Signed checkpoints periodically capture a signed digest of the chain. At configurable intervals (default every 1,000 events), a checkpoint is created containing the chain digest, sequence range, timestamp, and a KMS signature. Checkpoints can be verified independently, you can prove that all events between checkpoint A and checkpoint B are unmodified without recomputing the entire chain.
data class TamperEvidenceConfig(
val hashChainEnabled: Boolean = false,
val checkpointSigningEnabled: Boolean = false,
val hashAlgorithm: String = "SHA-256",
val checkpointIntervalEvents: Int = 1000,
val signingKeyRef: String = ""
)
The AuditChainVerifier can verify any range of the chain and any individual checkpoint:
interface AuditChainVerifier {
suspend fun verifyChain(tenantId: String, fromSequence: Long, toSequence: Long?): IdkResult<Long, IdkError>
suspend fun verifyCheckpoint(tenantId: String, checkpointId: String): IdkResult<Unit, IdkError>
}
Processing Pipeline
When an audit event is recorded, it passes through a three-stage pipeline:
Each stage is isolated, enrichment failures don't prevent redaction, and redaction failures don't prevent persistence. The entire pipeline is wrapped in a catch-all exception handler so that audit infrastructure failures never propagate to the caller.
Querying Audit Logs
The AuditQueryService provides structured queries over persisted audit events:
interface AuditQueryService {
suspend fun query(filter: AuditQueryFilter): IdkResult<List<AuditEvent>, IdkError>
suspend fun getByCorrelationId(tenantId: String, correlationId: String): IdkResult<List<AuditEvent>, IdkError>
suspend fun getByTraceId(tenantId: String, traceId: String): IdkResult<List<AuditEvent>, IdkError>
}
Queries support filtering by tenant, command, module, actor, trace ID, result type, and time range, with pagination via limit/offset.
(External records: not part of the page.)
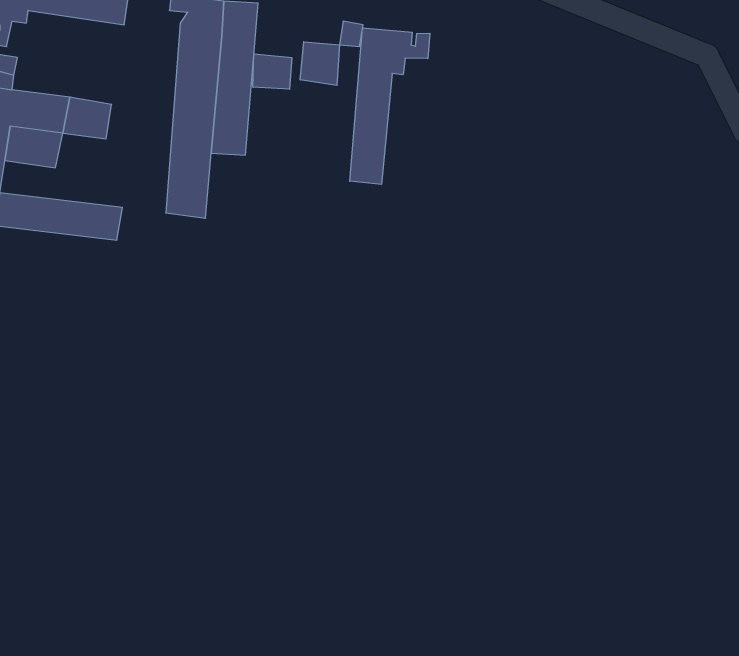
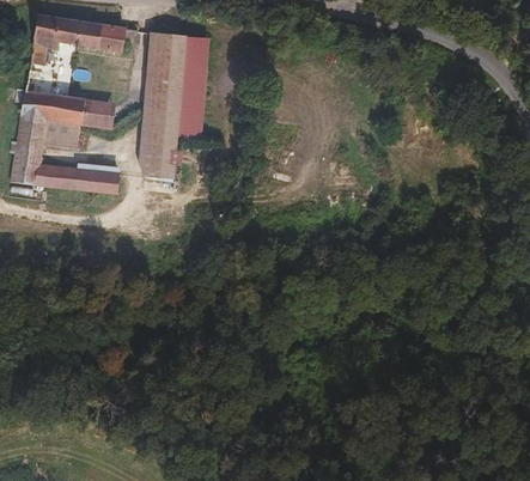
building: [350,28,430,184] -> none
building: [300,42,340,85] -> none
building: [253,54,292,89] -> none

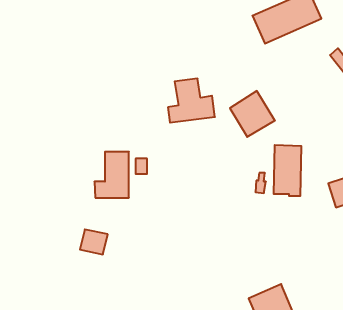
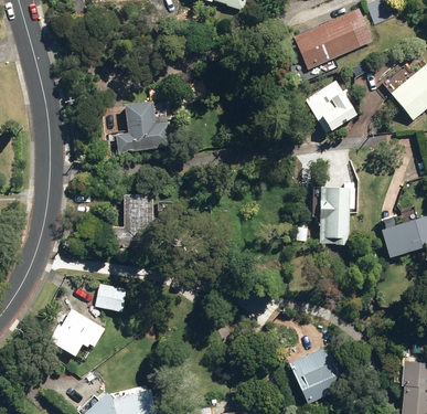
building: [168,79,215,123] -> [116,100,170,151]
building: [230,91,275,137] -> [305,79,356,132]
building: none -> [50,308,103,355]

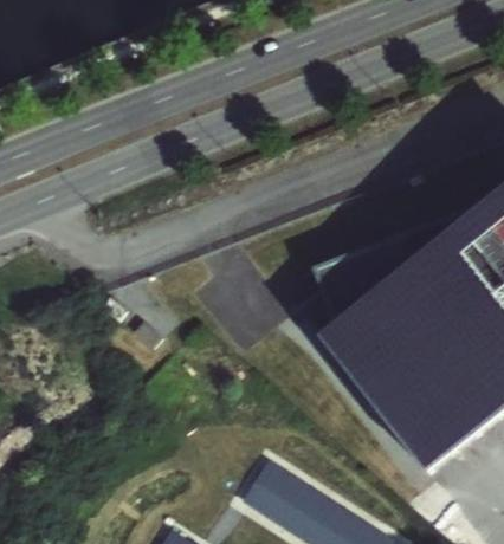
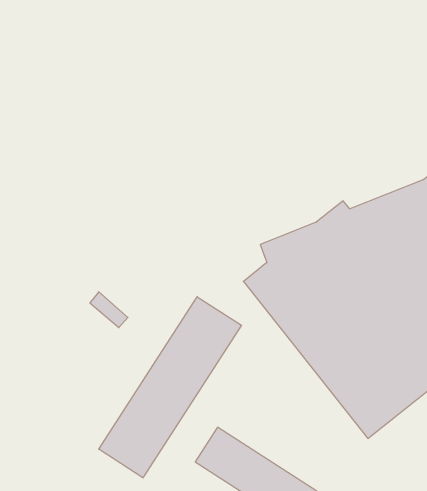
building: none -> [99,297,241,478]

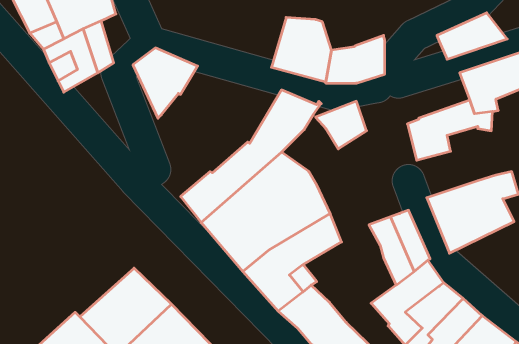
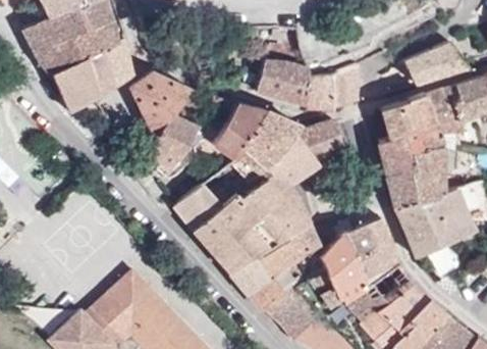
building: none -> [104,40,133,87]
building: none -> [382,93,435,137]
building: none -> [211,96,266,159]
building: none -> [155,114,198,173]
building: none -> [266,134,317,185]
building: none -> [387,144,442,208]
building: none -> [313,233,369,310]

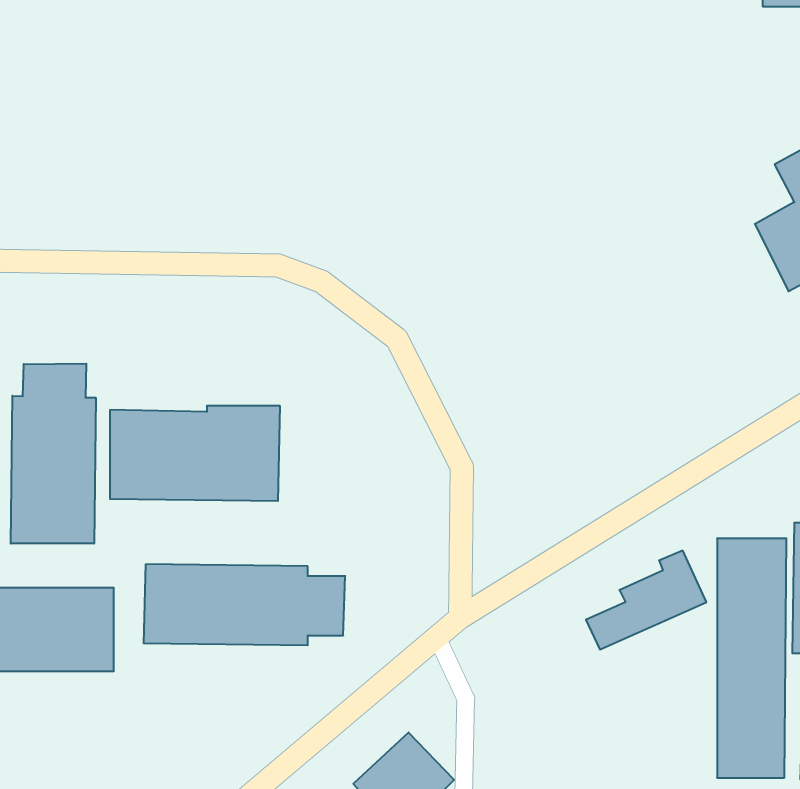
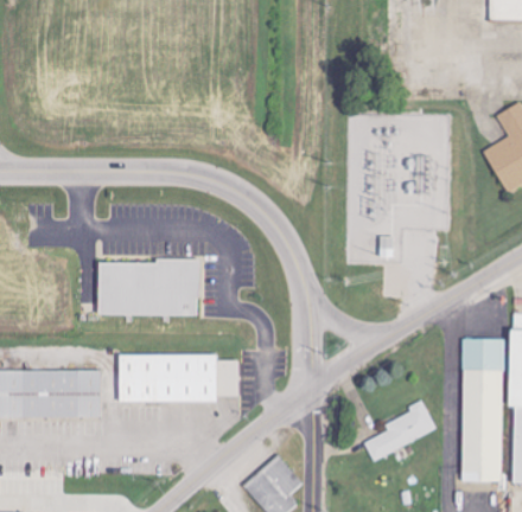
building: [11,364,96,544] -> none
building: [586,551,706,649] -> [365,401,438,460]

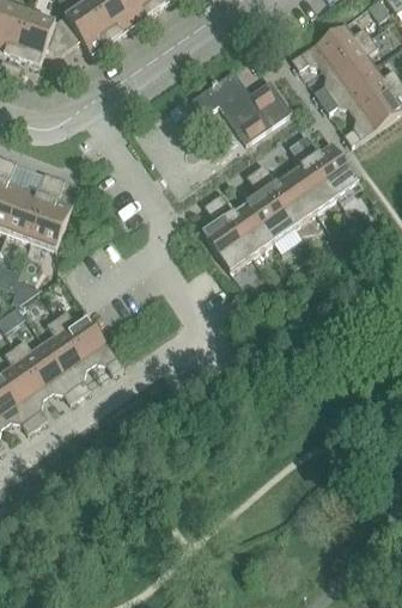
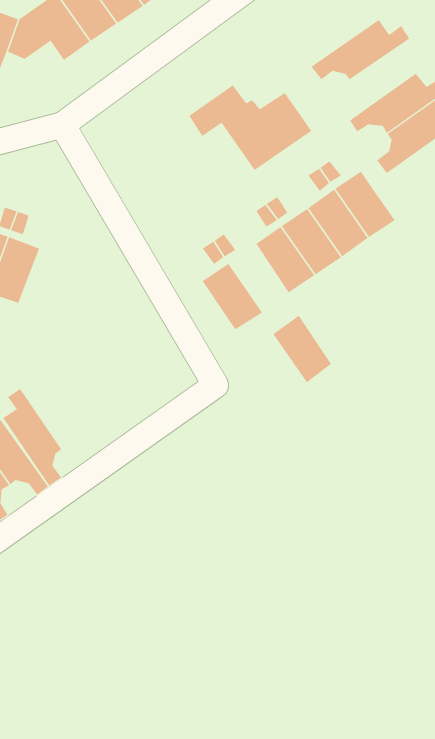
building: [313,36,377,102] -> none
building: [224,201,272,256] -> [272,315,332,383]
building: [56,309,122,373] -> none

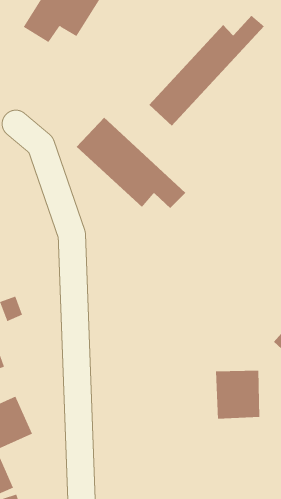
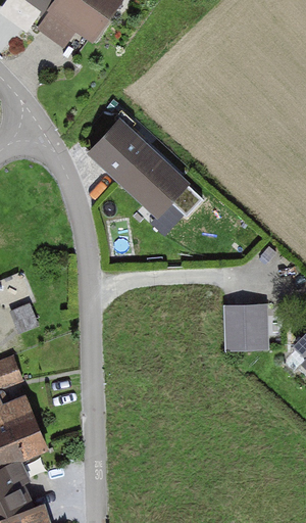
building: [148,15,265,126] -> none
building: [215,370,260,419] -> [222,302,268,352]

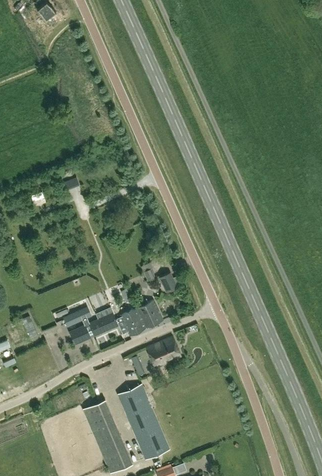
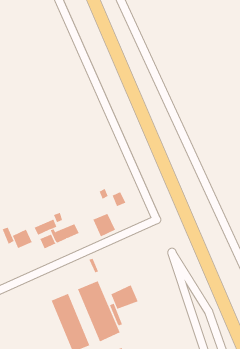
building: [116,308,145,337] -> none
building: none -> [12,229,33,249]
building: [146,337,181,368] -> [110,285,139,309]

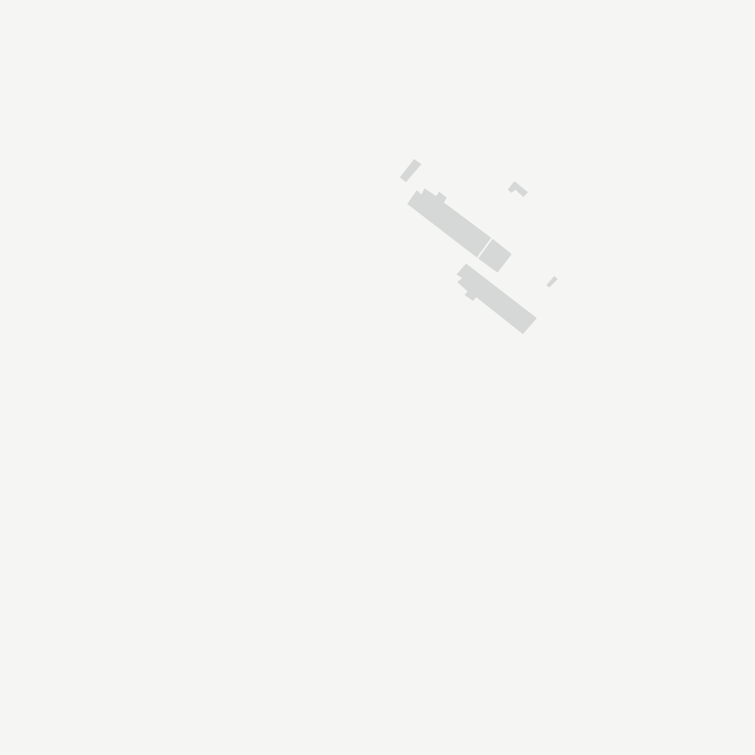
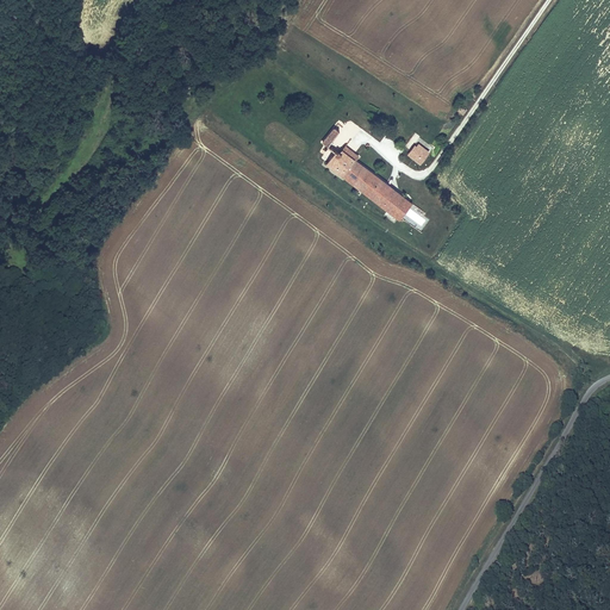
building: [456,263,538,335] -> none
The getByCorrelationId query is particularly useful for reconstructing the full lifecycle of a request across multiple commands.
Modules
| Module | Description |
|---|---|
lib-audit-public | AuditEvent, AuditLogService, AuditEventSink, formatters, redaction policy, store and query interfaces |
lib-audit-impl | DefaultAuditLogService, session enricher, JSON/CEF/OCSF formatters, composite sink, tamper evidence |